Evaluation of the Effects of a Simulation-Based Training Program on Situation Awareness in Student Registered Nurse Anesthetists
Bowman Dalley, Carrie C
Situation awareness is a non-technical skill that has major implications in human behavior. Faults in situation awareness can increase chances for error to occur. In the field of nurse anesthesia, this is particularly relevant as decisions often have to be made rapidly in dynamic environments with an understanding of potential outcomes. In spite of this, standard methods to teach situation awareness to student registered nurse anesthetists (SRNAs) have not been established. The purpose of this pilot study was to evaluate the effects of a simulation-based training program on situation awareness in student registered nurse anesthetists.A quasi-experimental design was used to demonstrate that a simulation-based training program including debriefing impacts situation awareness.
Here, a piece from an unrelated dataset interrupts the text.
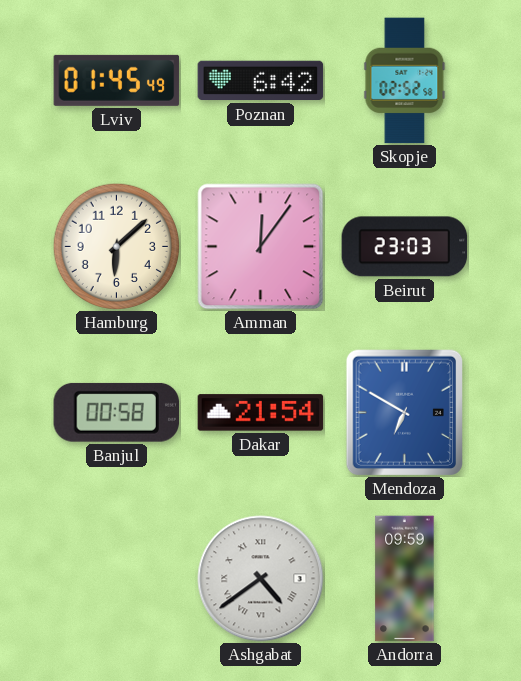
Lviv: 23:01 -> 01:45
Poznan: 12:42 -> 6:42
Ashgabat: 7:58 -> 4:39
The Anesthetists’ Non-Technical Skills (ANTS) System, a validated behavioral assessment tool, was applied to SRNAs in this study. SRNA perceptions of their situation awareness and the simulation-based training program were measured using questionnaires.The results of the study yielded several statistically significant findings. First, SRNAs had increased understanding of the concept of situation awareness as it pertains to nurse anesthesia, from M = 3.1 (SD = 0.9) to M = 4.7 (SD = 0.5), t(8) = 4.603, P = .002. Second, SRNAs expressed increased ability to apply the non-technical skill of situation awareness to the intraoperative management of patients, from M = 2.7 (SD = 0.7) to M = 4.1 (SD = 0.9), t(8) = 4.914, P = .001. Third, there were statistically significant increases in ANTS scores for each element of situation awareness (Gathering Information, Recognizing and Understanding, and Anticipating) as well as in the total score. Total ANTS Scores increased from M = 7.3 (SD = 1.8) to M = 10.3 (SD = 1.0), t(8) = 4.47, P = .0023.This study revealed that the simulation-based training program including debriefing improved situation awareness performance in SRNAs. Furthermore, the SRNAs perceived an improved understanding of situation awareness and its application to their practice. Future studies with larger sample sizes and control groups may help to strengthen the generalizability of the data which may benefit educators searching for ways to utilize simulation-based training to target non-technical skills in SRNAs.